Quando o mundo se apaixonou pelas drogas, em fins dos anos 1960 —maconha, ácido, ervas diversas—, a ideia era a de que elas permitiriam "expandir a mente, desvendar outros mundos, viajar ao inconsciente, às profundezas da alma". Pelos anos seguintes, a música, a literatura e o comportamento pareceram depender desses aditivos para existir, embora muito do que se produziu sob o efeito deles continuasse dentro da cabeça de seus criadores. A palavra "undergound" significava o novo, a contestação, o antissistema.

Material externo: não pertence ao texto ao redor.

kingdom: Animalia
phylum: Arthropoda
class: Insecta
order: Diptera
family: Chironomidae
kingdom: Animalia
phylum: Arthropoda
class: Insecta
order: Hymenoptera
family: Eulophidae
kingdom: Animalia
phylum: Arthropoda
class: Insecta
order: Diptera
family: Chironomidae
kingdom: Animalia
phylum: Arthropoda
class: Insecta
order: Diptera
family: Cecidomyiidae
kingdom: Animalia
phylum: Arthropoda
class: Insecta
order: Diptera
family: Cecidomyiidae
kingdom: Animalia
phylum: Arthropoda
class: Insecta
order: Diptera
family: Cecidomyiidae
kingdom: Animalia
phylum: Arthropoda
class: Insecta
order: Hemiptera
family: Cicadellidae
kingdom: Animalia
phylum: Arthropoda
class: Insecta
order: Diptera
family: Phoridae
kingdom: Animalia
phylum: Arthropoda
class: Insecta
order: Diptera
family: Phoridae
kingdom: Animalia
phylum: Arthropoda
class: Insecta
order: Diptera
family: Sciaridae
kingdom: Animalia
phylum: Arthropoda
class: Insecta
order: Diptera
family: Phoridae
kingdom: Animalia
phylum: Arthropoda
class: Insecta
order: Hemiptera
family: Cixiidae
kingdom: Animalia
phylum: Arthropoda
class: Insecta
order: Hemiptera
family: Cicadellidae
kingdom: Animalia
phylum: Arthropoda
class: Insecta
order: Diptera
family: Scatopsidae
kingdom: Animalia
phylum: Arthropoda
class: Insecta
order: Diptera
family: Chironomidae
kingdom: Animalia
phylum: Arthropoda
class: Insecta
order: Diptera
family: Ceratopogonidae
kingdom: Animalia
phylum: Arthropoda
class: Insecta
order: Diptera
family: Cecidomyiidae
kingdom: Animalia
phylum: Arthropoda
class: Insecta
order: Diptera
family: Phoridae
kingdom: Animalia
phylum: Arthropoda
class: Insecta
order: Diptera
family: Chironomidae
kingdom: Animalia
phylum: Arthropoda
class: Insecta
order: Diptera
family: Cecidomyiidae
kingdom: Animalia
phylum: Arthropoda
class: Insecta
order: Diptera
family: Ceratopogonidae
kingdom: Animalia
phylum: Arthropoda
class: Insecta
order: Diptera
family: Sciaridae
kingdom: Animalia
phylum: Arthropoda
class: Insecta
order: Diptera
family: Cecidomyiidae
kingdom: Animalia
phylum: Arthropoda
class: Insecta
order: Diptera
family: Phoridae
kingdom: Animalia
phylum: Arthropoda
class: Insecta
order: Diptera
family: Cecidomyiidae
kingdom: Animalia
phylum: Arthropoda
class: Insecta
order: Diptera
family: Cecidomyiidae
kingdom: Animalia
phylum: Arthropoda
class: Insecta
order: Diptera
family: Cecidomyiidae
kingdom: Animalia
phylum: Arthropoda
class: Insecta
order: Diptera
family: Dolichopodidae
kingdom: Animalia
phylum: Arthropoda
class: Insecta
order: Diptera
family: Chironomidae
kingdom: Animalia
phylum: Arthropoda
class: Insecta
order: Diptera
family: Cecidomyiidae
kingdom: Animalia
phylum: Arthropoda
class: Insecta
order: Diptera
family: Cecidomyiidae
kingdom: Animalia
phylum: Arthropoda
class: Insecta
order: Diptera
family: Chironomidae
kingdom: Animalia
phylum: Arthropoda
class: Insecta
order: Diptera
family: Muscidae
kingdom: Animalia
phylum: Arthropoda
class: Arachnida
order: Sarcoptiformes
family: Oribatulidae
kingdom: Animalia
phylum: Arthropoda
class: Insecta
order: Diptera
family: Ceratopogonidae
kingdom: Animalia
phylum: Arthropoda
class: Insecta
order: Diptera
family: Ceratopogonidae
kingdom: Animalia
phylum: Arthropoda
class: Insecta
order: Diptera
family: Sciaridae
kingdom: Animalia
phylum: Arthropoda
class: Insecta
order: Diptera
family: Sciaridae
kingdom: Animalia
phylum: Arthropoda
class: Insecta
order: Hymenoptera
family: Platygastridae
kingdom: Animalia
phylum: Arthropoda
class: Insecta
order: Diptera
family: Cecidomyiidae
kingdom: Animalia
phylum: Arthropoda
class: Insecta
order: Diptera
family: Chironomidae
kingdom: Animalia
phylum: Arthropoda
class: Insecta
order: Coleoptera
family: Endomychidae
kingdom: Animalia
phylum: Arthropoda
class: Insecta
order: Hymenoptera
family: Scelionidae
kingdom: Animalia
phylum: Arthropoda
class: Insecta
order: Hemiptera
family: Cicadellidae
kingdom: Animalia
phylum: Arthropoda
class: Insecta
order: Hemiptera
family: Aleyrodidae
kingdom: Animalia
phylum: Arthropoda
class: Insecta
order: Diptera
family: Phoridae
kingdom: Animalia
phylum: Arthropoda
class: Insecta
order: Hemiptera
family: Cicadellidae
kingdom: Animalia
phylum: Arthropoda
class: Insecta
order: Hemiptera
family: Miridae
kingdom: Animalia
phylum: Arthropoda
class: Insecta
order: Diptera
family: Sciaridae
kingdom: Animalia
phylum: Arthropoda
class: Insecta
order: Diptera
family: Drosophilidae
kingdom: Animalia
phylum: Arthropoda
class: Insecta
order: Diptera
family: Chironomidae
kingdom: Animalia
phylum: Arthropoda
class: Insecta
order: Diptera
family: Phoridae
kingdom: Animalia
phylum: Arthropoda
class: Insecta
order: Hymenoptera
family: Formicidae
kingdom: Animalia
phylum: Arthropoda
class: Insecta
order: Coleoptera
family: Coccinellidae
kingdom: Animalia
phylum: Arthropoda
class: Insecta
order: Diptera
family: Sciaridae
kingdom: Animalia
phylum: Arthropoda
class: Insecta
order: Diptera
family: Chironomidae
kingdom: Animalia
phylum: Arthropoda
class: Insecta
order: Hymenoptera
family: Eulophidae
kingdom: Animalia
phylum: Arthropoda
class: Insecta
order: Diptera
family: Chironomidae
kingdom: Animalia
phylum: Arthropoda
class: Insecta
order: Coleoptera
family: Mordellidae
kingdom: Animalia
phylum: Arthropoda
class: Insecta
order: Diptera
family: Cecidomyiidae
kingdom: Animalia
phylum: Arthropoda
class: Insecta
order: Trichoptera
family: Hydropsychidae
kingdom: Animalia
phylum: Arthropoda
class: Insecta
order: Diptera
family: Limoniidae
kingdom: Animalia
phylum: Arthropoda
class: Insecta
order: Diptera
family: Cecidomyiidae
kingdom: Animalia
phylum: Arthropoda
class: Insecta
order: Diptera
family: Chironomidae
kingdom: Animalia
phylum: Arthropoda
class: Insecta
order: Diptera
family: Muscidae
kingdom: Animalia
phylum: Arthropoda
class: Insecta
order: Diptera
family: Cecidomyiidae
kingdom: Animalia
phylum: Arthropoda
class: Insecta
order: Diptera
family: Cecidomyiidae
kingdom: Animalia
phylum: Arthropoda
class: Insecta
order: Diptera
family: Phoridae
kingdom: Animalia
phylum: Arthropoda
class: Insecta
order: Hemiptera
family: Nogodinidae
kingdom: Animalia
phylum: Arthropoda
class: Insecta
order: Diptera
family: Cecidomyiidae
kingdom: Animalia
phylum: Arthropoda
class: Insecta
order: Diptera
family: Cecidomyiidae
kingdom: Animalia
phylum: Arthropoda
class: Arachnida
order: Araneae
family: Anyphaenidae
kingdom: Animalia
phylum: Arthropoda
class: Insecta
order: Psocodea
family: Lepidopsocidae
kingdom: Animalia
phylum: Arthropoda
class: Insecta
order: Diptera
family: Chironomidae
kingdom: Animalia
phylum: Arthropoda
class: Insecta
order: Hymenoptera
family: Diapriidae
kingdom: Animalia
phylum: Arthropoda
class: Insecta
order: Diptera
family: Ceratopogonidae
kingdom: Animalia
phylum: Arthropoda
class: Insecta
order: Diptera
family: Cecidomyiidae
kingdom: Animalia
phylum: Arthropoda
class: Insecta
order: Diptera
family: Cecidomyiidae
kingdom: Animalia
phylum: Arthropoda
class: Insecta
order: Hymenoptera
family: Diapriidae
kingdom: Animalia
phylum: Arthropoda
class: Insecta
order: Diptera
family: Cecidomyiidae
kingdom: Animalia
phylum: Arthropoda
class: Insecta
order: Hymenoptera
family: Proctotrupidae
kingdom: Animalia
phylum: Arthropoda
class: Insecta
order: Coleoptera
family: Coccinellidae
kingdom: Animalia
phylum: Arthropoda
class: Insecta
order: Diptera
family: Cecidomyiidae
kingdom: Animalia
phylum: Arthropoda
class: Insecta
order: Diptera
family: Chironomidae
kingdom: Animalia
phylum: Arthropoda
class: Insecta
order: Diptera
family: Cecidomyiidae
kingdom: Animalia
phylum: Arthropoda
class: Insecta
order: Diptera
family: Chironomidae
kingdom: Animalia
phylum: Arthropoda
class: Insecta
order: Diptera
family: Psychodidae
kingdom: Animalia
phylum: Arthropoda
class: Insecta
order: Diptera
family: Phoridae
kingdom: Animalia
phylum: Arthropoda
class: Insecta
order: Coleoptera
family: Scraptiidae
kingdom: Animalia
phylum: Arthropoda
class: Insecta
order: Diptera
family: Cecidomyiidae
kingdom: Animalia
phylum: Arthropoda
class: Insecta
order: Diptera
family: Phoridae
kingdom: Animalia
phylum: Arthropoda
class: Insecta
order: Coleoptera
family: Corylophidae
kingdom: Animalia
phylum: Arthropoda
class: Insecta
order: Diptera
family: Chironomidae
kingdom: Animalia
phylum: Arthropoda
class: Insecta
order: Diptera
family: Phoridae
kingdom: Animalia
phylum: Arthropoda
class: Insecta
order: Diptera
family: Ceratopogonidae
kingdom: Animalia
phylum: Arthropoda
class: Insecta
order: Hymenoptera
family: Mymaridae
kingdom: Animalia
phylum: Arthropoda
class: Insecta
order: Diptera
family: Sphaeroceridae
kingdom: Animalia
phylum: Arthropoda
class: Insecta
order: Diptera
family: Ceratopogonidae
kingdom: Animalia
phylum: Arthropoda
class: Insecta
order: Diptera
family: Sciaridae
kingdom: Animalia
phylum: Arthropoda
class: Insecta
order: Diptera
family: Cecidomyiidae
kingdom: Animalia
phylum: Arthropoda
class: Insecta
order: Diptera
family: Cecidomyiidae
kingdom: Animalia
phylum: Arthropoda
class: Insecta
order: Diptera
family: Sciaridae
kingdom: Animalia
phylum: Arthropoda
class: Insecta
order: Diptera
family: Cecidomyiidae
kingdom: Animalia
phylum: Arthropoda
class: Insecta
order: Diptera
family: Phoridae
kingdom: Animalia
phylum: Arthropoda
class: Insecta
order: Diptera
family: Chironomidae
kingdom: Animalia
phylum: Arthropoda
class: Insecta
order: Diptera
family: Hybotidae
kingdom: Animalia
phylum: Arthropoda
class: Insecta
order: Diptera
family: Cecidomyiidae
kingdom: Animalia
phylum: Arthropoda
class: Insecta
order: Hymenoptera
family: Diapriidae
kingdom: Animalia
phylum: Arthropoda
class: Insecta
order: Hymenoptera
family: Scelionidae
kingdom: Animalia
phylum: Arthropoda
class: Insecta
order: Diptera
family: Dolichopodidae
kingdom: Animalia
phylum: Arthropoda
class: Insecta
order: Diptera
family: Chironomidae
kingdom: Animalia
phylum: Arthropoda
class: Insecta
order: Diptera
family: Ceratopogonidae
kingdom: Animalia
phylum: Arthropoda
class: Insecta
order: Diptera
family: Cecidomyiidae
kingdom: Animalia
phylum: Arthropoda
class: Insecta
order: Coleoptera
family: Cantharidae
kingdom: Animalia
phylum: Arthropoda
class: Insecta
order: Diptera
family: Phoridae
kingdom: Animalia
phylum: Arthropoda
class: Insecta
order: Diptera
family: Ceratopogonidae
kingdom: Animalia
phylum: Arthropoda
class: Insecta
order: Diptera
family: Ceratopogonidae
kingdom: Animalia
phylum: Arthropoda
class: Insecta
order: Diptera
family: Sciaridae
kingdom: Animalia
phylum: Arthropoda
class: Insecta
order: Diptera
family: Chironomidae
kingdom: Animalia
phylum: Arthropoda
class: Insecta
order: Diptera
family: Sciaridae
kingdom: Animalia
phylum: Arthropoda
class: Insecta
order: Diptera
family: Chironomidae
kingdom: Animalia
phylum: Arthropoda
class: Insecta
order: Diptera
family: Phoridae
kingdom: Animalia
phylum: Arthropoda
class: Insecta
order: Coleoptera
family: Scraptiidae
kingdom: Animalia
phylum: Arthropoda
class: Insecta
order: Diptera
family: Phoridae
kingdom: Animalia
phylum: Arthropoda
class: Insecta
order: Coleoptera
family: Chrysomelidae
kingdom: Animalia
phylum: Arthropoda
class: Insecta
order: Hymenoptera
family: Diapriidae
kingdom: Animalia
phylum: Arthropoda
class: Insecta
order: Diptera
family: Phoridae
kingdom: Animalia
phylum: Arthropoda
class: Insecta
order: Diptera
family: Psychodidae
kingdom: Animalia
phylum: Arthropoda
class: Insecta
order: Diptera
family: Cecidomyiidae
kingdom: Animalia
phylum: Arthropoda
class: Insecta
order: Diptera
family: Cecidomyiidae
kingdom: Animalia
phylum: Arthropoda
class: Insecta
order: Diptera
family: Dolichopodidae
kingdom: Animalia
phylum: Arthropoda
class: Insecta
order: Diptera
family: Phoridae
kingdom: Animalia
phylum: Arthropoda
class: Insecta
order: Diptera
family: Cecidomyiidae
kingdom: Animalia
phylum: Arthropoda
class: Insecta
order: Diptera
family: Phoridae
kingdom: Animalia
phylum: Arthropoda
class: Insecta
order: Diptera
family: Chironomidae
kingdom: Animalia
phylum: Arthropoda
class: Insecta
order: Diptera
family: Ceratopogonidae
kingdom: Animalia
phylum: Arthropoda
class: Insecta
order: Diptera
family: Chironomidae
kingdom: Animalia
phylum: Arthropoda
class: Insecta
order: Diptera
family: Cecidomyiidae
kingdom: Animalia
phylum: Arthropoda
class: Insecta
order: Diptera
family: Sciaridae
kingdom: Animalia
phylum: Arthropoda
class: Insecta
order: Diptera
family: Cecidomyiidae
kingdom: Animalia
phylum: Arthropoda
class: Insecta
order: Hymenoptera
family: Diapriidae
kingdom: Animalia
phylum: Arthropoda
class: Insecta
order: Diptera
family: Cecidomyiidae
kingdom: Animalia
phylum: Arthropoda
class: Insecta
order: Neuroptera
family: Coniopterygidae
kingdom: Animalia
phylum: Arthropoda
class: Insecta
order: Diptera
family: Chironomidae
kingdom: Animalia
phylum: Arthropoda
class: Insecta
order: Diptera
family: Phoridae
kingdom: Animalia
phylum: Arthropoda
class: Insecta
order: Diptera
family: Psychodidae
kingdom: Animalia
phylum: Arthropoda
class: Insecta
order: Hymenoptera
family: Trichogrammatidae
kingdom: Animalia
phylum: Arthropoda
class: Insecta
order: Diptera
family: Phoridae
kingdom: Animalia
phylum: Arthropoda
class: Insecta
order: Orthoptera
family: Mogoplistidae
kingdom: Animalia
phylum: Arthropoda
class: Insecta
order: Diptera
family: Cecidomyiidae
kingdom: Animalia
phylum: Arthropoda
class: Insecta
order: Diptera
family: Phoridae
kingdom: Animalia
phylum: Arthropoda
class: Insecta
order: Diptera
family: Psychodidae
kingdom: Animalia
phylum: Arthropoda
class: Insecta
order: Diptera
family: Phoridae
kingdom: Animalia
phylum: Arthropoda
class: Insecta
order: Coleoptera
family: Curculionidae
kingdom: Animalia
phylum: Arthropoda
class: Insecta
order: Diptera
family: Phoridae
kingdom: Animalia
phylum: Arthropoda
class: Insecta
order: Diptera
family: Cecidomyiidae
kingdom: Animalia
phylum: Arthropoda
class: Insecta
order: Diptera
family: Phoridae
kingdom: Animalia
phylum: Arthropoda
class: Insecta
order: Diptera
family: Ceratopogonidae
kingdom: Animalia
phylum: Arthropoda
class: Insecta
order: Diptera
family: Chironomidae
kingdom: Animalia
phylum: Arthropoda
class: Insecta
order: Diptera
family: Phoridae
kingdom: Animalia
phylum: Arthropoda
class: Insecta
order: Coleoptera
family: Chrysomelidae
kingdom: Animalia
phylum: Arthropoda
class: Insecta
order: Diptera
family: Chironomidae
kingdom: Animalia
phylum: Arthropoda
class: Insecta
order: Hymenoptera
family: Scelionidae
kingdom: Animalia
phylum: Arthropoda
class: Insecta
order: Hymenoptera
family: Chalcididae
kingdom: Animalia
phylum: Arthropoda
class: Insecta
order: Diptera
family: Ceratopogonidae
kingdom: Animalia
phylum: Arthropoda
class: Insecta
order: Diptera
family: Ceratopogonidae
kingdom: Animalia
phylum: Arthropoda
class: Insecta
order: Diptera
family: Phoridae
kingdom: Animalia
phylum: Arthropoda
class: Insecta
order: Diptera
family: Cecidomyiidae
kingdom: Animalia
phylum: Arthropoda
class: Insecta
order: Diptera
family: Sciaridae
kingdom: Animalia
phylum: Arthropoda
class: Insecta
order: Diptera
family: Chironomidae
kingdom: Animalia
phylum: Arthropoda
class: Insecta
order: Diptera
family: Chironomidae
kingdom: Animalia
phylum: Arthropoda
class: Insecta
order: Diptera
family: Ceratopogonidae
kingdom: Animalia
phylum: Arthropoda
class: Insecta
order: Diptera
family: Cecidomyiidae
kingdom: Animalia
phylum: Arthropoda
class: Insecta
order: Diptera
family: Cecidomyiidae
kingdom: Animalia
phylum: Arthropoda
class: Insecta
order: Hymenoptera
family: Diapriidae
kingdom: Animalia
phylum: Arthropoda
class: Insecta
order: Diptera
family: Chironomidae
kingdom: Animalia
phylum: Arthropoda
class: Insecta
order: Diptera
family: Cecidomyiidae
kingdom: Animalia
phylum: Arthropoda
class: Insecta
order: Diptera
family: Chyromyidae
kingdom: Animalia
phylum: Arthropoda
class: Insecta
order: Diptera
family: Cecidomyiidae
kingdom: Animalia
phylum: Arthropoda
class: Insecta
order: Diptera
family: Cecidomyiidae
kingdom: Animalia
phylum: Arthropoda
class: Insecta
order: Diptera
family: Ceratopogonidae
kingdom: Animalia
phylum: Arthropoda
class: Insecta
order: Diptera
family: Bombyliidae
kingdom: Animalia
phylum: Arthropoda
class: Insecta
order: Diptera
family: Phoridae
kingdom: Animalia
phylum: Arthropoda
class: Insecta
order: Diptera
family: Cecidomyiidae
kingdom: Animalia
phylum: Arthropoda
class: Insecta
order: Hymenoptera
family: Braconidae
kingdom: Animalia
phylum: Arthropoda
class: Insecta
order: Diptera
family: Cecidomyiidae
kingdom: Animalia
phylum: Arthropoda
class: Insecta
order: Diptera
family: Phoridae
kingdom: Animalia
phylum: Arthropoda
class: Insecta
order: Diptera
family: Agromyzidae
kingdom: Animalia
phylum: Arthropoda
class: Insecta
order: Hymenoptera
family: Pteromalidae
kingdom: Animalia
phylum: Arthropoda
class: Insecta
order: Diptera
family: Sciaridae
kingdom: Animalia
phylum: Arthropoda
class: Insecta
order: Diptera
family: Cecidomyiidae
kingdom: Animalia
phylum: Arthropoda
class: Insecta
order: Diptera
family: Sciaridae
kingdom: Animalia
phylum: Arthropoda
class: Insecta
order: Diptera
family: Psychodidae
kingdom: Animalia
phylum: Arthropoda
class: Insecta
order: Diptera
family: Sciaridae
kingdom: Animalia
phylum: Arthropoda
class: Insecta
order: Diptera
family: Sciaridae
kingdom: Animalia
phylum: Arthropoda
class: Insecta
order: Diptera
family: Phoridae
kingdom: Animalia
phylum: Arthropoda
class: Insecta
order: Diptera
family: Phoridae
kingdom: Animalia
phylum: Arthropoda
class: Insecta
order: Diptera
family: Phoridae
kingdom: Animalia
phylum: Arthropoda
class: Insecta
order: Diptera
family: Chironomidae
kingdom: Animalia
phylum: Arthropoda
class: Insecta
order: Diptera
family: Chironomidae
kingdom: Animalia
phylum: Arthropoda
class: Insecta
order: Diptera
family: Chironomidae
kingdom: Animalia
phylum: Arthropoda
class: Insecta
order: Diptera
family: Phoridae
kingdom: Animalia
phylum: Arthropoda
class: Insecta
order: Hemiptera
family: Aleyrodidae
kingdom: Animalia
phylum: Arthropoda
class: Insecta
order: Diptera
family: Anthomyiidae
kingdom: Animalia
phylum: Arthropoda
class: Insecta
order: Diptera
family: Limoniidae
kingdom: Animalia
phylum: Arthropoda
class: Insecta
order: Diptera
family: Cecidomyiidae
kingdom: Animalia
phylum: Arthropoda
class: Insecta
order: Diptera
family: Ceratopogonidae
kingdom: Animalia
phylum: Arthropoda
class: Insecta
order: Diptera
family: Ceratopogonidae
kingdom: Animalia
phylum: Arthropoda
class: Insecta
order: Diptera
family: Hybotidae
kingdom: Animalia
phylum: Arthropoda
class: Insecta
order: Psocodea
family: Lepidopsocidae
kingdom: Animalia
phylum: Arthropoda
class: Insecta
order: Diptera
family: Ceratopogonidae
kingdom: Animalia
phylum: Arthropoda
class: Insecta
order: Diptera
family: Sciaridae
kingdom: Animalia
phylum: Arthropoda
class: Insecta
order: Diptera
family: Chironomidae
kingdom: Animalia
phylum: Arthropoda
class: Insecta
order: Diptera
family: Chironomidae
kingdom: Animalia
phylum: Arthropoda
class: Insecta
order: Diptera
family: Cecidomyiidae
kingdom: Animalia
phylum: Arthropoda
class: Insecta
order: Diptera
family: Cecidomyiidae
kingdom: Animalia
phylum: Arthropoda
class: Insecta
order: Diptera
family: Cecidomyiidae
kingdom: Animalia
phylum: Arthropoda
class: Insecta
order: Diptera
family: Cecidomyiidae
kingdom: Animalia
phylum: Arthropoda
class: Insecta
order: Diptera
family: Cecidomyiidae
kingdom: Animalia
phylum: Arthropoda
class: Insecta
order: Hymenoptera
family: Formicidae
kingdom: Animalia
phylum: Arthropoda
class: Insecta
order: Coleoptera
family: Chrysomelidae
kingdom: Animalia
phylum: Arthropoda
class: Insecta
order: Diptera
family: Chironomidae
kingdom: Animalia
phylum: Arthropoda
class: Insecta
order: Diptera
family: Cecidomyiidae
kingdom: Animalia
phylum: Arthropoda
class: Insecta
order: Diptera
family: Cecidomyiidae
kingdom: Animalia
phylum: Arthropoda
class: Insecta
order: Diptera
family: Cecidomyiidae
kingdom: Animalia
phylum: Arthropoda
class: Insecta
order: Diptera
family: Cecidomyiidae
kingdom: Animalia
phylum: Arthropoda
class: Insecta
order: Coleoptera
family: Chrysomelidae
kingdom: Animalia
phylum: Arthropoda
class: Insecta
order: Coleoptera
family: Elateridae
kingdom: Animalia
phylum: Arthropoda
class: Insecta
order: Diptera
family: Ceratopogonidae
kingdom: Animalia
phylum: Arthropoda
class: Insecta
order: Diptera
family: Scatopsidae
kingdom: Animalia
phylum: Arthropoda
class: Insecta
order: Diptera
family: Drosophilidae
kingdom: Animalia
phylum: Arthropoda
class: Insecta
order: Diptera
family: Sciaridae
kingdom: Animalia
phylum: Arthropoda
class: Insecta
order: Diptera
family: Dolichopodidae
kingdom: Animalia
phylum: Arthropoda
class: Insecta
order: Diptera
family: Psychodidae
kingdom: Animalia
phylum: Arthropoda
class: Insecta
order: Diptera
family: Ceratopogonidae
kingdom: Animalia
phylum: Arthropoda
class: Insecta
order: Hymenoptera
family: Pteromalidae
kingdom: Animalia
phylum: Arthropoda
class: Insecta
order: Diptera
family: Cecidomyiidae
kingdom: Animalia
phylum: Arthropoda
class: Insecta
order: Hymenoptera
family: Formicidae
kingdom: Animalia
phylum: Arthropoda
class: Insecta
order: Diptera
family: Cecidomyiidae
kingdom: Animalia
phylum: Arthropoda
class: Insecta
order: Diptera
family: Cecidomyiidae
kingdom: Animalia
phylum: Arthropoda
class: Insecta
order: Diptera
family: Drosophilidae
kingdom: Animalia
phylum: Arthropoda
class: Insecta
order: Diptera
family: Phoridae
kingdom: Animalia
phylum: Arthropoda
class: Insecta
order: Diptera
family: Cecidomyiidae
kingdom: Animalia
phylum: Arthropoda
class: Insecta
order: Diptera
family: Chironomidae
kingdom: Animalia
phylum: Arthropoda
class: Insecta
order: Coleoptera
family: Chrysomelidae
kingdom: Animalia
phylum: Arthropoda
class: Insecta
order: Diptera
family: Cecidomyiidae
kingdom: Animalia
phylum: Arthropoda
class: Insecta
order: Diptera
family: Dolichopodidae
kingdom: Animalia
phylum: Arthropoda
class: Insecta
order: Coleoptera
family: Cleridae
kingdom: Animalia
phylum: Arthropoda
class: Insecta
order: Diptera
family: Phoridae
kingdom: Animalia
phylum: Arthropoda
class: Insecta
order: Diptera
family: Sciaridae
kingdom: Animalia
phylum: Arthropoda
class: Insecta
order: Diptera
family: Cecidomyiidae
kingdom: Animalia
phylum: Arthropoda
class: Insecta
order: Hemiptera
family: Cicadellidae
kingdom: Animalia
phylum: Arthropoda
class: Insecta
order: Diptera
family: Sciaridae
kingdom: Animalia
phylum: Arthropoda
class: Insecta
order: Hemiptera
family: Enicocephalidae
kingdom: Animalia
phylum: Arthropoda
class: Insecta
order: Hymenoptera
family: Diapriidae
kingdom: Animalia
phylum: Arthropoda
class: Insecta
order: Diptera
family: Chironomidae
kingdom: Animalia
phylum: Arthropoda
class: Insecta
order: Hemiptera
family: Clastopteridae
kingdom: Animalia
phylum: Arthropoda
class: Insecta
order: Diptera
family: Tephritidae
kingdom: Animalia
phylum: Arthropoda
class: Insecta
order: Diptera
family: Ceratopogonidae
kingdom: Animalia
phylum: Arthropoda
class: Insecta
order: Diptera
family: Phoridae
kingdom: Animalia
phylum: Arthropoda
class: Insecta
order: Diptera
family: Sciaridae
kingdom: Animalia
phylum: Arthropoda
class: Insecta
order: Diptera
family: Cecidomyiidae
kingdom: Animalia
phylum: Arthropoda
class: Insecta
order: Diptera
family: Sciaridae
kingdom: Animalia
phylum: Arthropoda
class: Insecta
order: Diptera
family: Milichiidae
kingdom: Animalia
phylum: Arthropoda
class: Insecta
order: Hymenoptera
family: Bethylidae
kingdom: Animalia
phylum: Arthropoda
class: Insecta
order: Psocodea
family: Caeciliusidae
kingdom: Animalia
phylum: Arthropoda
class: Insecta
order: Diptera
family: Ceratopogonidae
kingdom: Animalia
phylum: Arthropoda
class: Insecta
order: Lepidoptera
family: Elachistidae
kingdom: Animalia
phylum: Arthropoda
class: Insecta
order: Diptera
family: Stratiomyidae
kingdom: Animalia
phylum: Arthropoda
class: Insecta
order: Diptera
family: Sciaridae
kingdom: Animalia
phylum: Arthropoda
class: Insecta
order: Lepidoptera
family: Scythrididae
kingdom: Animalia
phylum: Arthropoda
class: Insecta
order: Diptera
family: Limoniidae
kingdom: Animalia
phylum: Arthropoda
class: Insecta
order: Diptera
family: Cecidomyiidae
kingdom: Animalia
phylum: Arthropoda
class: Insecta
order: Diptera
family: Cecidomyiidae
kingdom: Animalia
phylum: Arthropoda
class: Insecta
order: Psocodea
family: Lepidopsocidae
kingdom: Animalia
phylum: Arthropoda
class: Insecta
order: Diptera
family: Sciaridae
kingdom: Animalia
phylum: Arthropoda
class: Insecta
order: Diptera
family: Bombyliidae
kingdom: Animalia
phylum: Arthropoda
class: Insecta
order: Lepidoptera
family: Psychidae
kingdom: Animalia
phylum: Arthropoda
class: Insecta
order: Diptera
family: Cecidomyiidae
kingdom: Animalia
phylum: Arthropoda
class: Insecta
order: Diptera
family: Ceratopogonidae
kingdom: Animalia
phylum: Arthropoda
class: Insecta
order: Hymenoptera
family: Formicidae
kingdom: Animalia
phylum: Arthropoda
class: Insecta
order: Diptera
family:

Nas décadas de 1970 e 1980, foi a vez da cocaína, com seu poder de dotar executivos caretas de uma ceroula imaginária do Super-Homem sob seus ternos de grife. Da mesma forma, era uma droga para poucos, exclusiva, cara, difícil de encontrar. Seu fornecedor costumava ser um colega de escritório, discreto, à prova de suspeita —onde ele a conseguia, não interessava. E, assim como os alucinógenos de pouco antes, era como se o uso de uma droga fosse uma opção individual, sem consequências além do gosto ou do nariz de cada um.
Ninguém se preparou para o que inevitavelmente aconteceria quando essa busca do nirvana e do superpoder se tornasse uma obsessão mundial. Nunca houve campanhas objetivas de esclarecimento e prevenção. Não se abriram clínicas suficientes para atender os súbitos milhões de dependentes das substâncias. Não se atentou para os exércitos de meninos sem futuro nos países "em desenvolvimento" jogando seu presente nas fileiras do crime organizado.
Nenhum dos governos brasileiros —nenhum— desde 1985, quando a situação começou a se agravar no mundo, deu atenção ao problema. E não foi por falta de aviso. Nunca faltaram alarmes sobre a iminência da chegada, por exemplo, do crack e das drogas sintéticas, assim como, agora, dos novos opioides. O que devia ser o trabalho de sucessivos ministros da Saúde, da Assistência Social e da Justiça foi terceirizado desde o começo para a polícia.
E, incrivelmente, só agora o Brasil descobre que é um enorme underground.